The Respect for Marriage Act would ensure that marriage equality is protected nationwide through several provisions:
Repealing the Defense of Marriage Act of the 1990s. Adopted in 1996, it discriminated in two important ways. First, Section 2 of DOMA seeks to allow states to refuse to recognize valid civil marriages of same-sex couples. Second, Section 3 of the Act excludes all same-sex couples, regardless of marital status, from all federal laws, regulations, and rulings applicable to all other married people, thereby denying them more than 1,100 benefits and federal protections. DOMA was rendered inapplicable, in two stages, by the 2013 decision of the Supreme Court Windsor v. United States decision and the 2015 Oberfell v.

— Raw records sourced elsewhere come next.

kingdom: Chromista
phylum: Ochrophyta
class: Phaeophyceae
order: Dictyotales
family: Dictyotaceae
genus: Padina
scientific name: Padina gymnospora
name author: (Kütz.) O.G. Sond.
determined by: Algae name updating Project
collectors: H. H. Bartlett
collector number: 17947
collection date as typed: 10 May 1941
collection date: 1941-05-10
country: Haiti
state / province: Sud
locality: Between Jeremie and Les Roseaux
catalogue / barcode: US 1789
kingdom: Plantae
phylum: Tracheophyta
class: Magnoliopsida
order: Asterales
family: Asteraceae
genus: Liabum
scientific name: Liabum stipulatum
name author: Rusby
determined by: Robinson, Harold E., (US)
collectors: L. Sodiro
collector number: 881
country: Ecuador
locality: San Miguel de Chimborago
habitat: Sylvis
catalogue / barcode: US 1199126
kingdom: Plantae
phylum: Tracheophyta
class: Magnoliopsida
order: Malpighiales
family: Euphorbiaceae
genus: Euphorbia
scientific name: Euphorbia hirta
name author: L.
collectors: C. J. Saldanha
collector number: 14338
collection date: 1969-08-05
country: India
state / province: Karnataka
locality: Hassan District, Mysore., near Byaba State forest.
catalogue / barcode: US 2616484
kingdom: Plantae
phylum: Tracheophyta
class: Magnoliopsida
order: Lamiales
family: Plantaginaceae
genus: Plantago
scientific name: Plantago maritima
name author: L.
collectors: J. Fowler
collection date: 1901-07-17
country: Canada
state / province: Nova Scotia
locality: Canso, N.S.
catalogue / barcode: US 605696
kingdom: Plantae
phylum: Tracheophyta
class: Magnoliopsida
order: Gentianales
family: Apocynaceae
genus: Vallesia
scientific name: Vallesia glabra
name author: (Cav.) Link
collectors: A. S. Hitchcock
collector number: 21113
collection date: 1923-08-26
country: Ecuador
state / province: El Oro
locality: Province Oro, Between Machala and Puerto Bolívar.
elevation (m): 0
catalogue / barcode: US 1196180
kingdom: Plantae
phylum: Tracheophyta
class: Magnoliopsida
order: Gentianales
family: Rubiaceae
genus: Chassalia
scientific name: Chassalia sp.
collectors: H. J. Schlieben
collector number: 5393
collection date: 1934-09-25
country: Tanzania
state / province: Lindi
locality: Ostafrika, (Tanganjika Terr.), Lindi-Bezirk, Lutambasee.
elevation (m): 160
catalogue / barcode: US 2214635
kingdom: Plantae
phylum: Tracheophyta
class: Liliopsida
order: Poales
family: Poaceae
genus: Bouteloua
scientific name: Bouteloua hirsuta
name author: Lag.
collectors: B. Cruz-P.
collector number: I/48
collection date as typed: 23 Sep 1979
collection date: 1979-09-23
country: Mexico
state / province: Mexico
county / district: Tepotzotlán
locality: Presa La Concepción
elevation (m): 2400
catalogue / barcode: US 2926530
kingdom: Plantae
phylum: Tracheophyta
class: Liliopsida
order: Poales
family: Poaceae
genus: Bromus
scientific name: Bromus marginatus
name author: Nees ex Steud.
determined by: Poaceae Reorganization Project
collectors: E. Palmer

Hodges decision.
Establishing this “celebration venue” is the standard for recognition of federal benefits of a same-sex marriage. Under this provision, if marriage equality were to cease to be recognized in a given state, same-sex couples who travel to marry in another state – a state where same-sex marriages are still recognized – would still retain federal marriage benefits.
Affirming that public documents, records and procedures must be recognized by all States. Adoption orders, divorce decrees and other public acts must be honored by all states in accordance with the Full Faith and Credit clause of the US Constitution.
The Human Rights Campaign is America’s largest civil rights organization working for equality for lesbian, gay, bisexual, transgender and queer people. HRC envisions a world where LGBTQ+ people are considered full members of society at home, at work and in every community.